Sebagai contoh jika siswa SD mempunyai nilai ebtanas murni (NEM) tinggi
ternyata mempunyai prestasi yang bagus setelah melanjutkan di SLTP maka dapat
dikatakan bahwa tes yang digunakan dalam ebtanas SD mempunyai criterion related validity yang tinggi . sutu tes teori computer
dikatakan mempunyai criterion related validity
jika dari hasil tes ternyata siswa yang mempunyai skor tinggi memang
mempunyai keterampilan yang tinggi dalam menggunakan computer daripada siswa
yang mendapat skor rendah.
Sedangkan
dalam evaluasi pendidikan, validitas suatu tes dapat dibedakan menjadi empat
macam, yaitu validitas isi, validitas konstruk, validitas konkuren, dan
validitas prediksi (Sukardi, 2010:31).
1)
Validitas Isi
Validitas
isi adalah derajat dimana sebuah tes evaluasi mengukur cakupan substansi yang
ingin diukur. Untuk mendapatkan validitas isi memerlukan dua aspek penting,
yaitu valid isi dan valid teknik sampling. Valid isi mencakup khususnya,
hal-hal yang berkaitan dengan apakah item-item evaluasi menggambarkan pengukuran
dalam cakupan yang ingin diukur. Sedangkan validitas teknik sampling pada
umumnya berkaitan dengan bagaimanakah baik suatu sampel item tes
merepresentasikan total cakupan isi.
Tes
validitas isi juga disebut face validity
(validitas wajah). Walaupun hal tersebut masih meragukan, karena validitas
wajah hanya menggambarkan derajat dimana sebuah interpretasi tes tampak
mengukur, tetapi tidak menggambarkan cara psikometrik yang mengukur apa
yangingin diusahakan dapat diukur. Proses ini sering digunakan sebagai awal
menyaring dalam tes pilihan.
2)
Validitas Konstruk
Validitas
konstruk merupakan derajat yang menunjukkan suatu tes mengukur sebuah konstruk
sementara. Secara definitif, konstruk merupakan suatu sifat yang tidak dapat
diobservasi, tetapi kita dapat merasakan pengaruhnya melalui salah satu atau
dua indera kita. Konstruk tidak lain merupakan “temuan” atau suatu pendekatan
untuk menerangkan tingkah laku. Proses melakukan validasi konstruk dapat
dilakukan dengan cara melinatkan hipotesis testing yang dideduksi dari teori
yang menyangkut dengan konstruk yang relavan.
3)
Validitas Konkuren
Validitas
konkuren adalah derajat dimana skor dalam suatu tes dihubungkan dengan skor
lain yang telah dibuat. Tes dengan validasi konkuren biasanya diadministrasi
dalam waktu yang sama atau dengan kriteria valid yang sudah ada. Cara-cara
membuat tes dengan validitas konkuren dapat dilakukan dengan beberapa langkah
sebagai berikut.
a)
Administrasi
tes yang baru yang dilakukan terhadap grup atau anggota kelompok.
b)
Catat
tes baku yang ada termasuk berapa koefisien validitasnya jika ada.
c)
Hubungkan
atau korelasikan dua skor tersebut.
4)
Validitas Prediksi
Validitas
prediksi adalah derajat yang menunjukkan suatu tes yang dpaat memprediksi
tentang bagaimana baik seseorang akan melakukan suatu prospek tugas atau
pekerjaan yang direncanakan. Insrumen validitas prediksi mungkin bervariasi
bentuknya tergantung beberapa faktor misalnya kurikulum yang digunakan, buku
pegangan yang dipakai, itensitas mengajar dan letak geografis atau daerah sekolah.

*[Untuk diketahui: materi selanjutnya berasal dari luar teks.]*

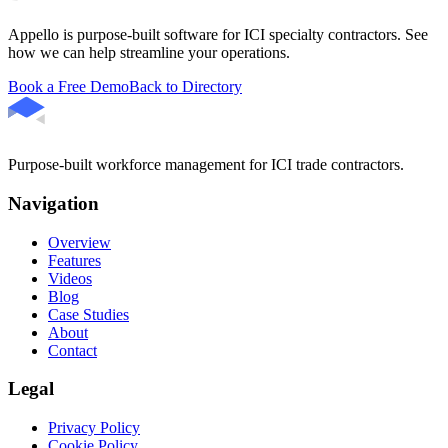
Appello is purpose-built software for ICI specialty contractors. See
how we can help streamline your operations.
Book a Free Demo
Back to Directory
Purpose-built workforce management for ICI trade contractors.
Navigation
Overview
Features
Videos
Blog
Case Studies
About
Contact
Legal
Privacy Policy
Cookie Policy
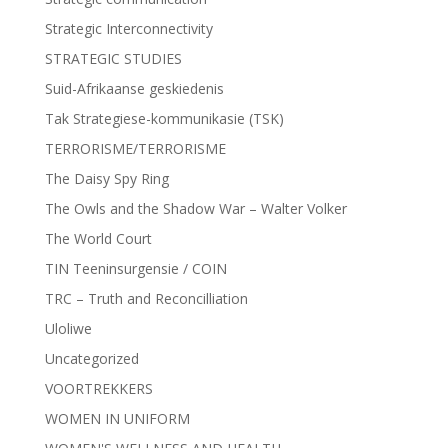
Strategic Interconnectivity
STRATEGIC STUDIES
Suid-Afrikaanse geskiedenis
Tak Strategiese-kommunikasie (TSK)
TERRORISME/TERRORISME
The Daisy Spy Ring
The Owls and the Shadow War – Walter Volker
The World Court
TIN Teeninsurgensie / COIN
TRC – Truth and Reconcilliation
Uloliwe
Uncategorized
VOORTREKKERS
WOMEN IN UNIFORM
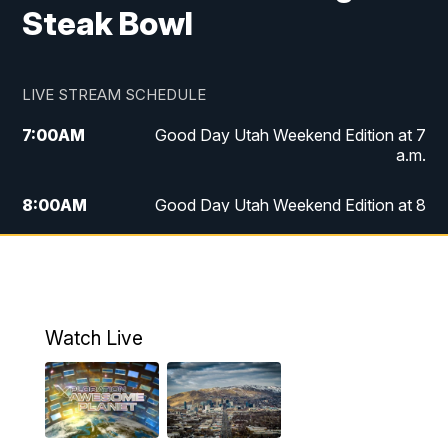
Steak Bowl
LIVE STREAM SCHEDULE
7:00
AM
Good Day Utah Weekend Edition at 7
a.m.
8:00
AM
Good Day Utah Weekend Edition at 8
a.m.
9:00
AM
Replay: Good Day Utah Weekend Edition
at 8 a.m.
Watch Live
5:00
PM
FOX 13 News at Five
6:00
PM
Replay: FOX 13 News at Five
9:00
PM
FOX 13 News at Nine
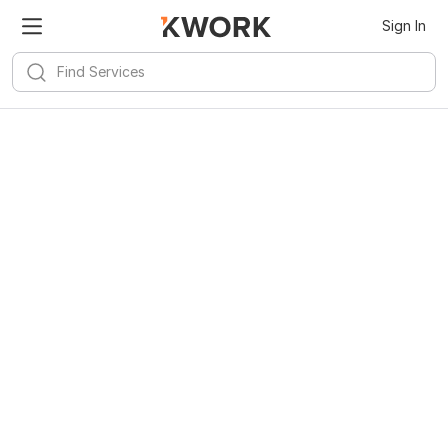
Sign In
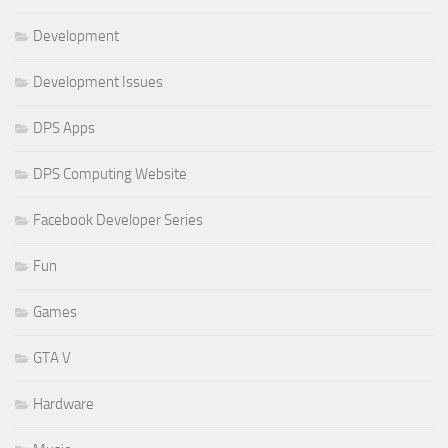
Development
Development Issues
DPS Apps
DPS Computing Website
Facebook Developer Series
Fun
Games
GTA V
Hardware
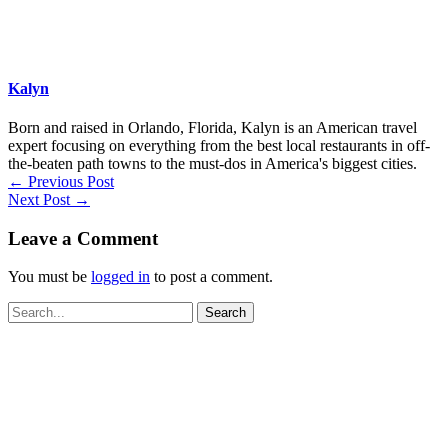
Kalyn
Born and raised in Orlando, Florida, Kalyn is an American travel
expert focusing on everything from the best local restaurants in off-
the-beaten path towns to the must-dos in America's biggest cities.
←
Previous Post
Next Post
→
Leave a Comment
You must be
logged in
to post a comment.
Search
for:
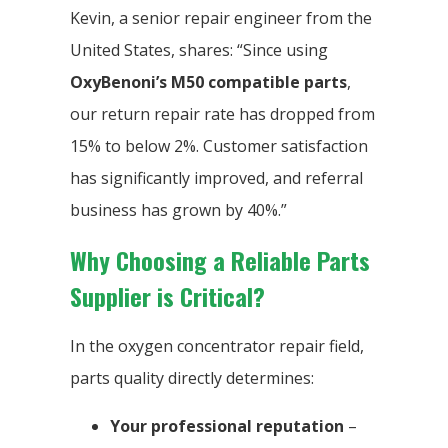
Kevin, a senior repair engineer from the
United States, shares: “Since using
OxyBenoni’s
M50 compatible parts
,
our return repair rate has dropped from
15% to below 2%. Customer satisfaction
has significantly improved, and referral
business has grown by 40%.”
Why Choosing a Reliable Parts
Supplier is Critical?
In the oxygen concentrator repair field,
parts quality directly determines:
Your professional reputation
–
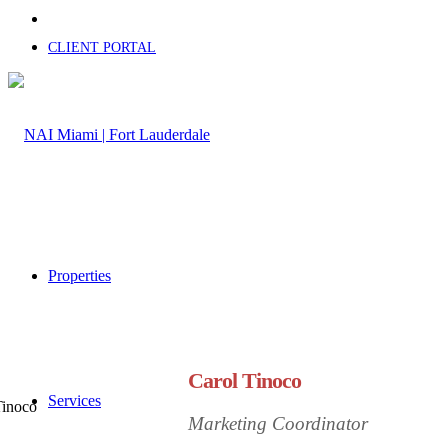
CLIENT PORTAL
Properties
Carol Tinoco
Services
Marketing Coordinator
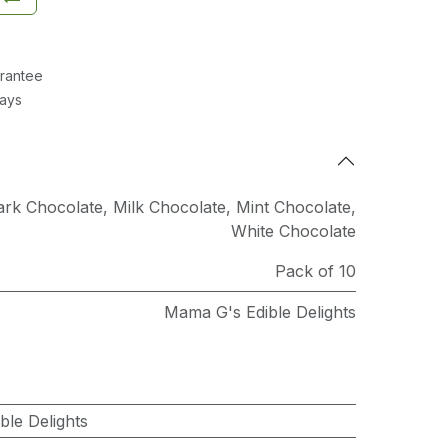
rantee
Days
ark Chocolate
,
Milk Chocolate
,
Mint Chocolate
,
White Chocolate
Pack of 10
Mama G's Edible Delights
le Delights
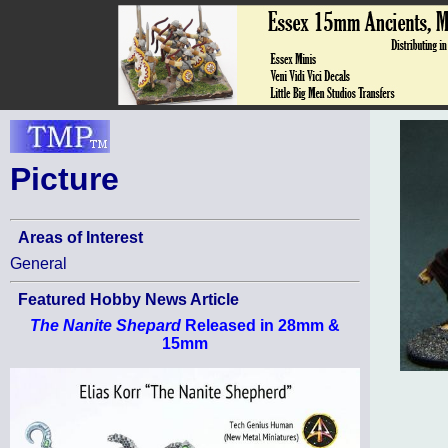
Picture
Areas of Interest
General
Featured Hobby News Article
The Nanite Shepard
Released in 28mm &
15mm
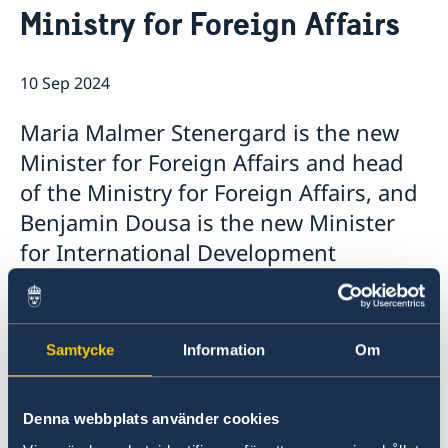
Ministry for Foreign Affairs
GDPR - Data protection policy
Current
News
10 Sep 2024
Maria Malmer Stenergard is the new
Minister for Foreign Affairs and head
of the Ministry for Foreign Affairs, and
Benjamin Dousa is the new Minister
for International Development
Cooperation and Foreign Trade. Today,
Prime Minister Ulf Kristersson
presented the Statement of
Samtycke
Information
Om
Government Policy in the Riksdag and
announced the Government’s new
Denna webbplats använder cookies
ministers.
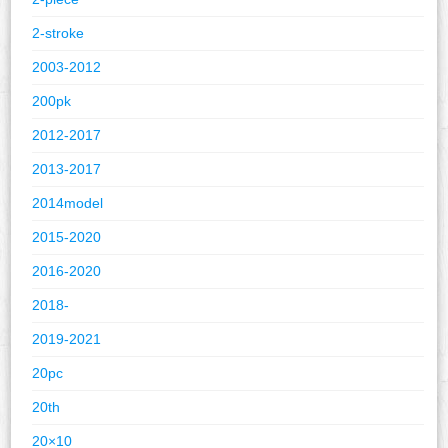
2-stroke
2003-2012
200pk
2012-2017
2013-2017
2014model
2015-2020
2016-2020
2018-
2019-2021
20pc
20th
20×10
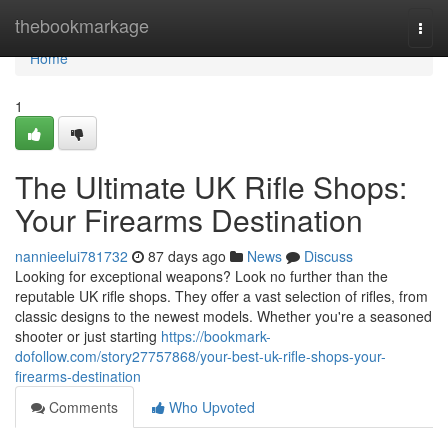
Home
thebookmarkage
Togg
navi
Home
1
The Ultimate UK Rifle Shops:
Your Firearms Destination
nannieelui781732
87 days ago
News
Discuss
Looking for exceptional weapons? Look no further than the
reputable UK rifle shops. They offer a vast selection of rifles, from
classic designs to the newest models. Whether you're a seasoned
shooter or just starting
https://bookmark-
dofollow.com/story27757868/your-best-uk-rifle-shops-your-
firearms-destination
Comments
Who Upvoted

Yang perlu diperhatikan ketika kita akan melakukan tes validitas predisi yaitu
perlunya memperhatikan proses dan cara membandingkan instrumen yang divalidasi
dengan tes telah dibakukan. Untuk tes validasi prediksi, prinsip instrumen umum
yang menyatakan bahwa tidak ada tes yang memiliki tes prediksi sempurna masih
tetap berlaku. Oleh karena itu, perlu disadari bahwa skor tes yang dihasilkan
juga memiliki sifat ketidaksempurnaan tersebut.
Ketika
kriteria telah diidentifikasi dan ditentukan, prosedur selanjutnya adalah
menentukan prediksi suau tes dengan cara seperti berikut:
a)
Buat
item tes sesuai dengan tujuan yang hendak dicapai.
b)
Tentukan
kelompok yang dijadikan subjek dalam pilot
study.
c)
Identifikasi
kriterion prediksi yang hendak dicapai.
d) Tunggu sampai tingkah laku yang
dipredisi atau variabel kriterion muncul dan terpenuhi dalam kelompok yang
telah ditentukan.
e)
Capai
ukuran-ukuran kriterion tersebut.
f)
Korelasikan
dua set skor yang dihasilkan.
b. Faktor-Faktor
yang Mempengaruhi Validitas
Banyak
faktor yang dapat memengaruhi hasil tes evaluasi tidak valid. Beberapa faktor
tersebut secara garis besar dapat dibedakan menurut sumbernya, yaitu faktor
internal dari tes, faktor eksternal dari tes, dan faktor yang berasal dari
siswa yang bersangkutan.
1) Faktor yang berasal dari dalam tes
Beberapa sumber yang pada umumnya
berasal dari faktor internal tes evaluasi diantaranya yaitu:
a)
Arahan
tes yang disusun dengan makna tidak jelas sehingga dapat mengurangi validitas
tes.
b)
Kata-kata
yang digunakan dalam struktur instrumen evaluasi, terlalu sulit.
c)
Item-item
te dikonstruksi dengan jelek.
d) Tidak kesulitan item tes tidak tepat
dengan materi pembelajaran yang diterima siswa.
e)
Waktu
yang dialokasikan tidak tepat, hal ini termasuk kemungkinan terlalu kurang atau
terlalu longgar.
f)
Jumlah
item tes yang terlalu sedikit sehingga tidak mewakili sampel materi
pembelajaran.
g)
Jawaban
masing-masing item evaluasi tes bvida diprediksi siswa.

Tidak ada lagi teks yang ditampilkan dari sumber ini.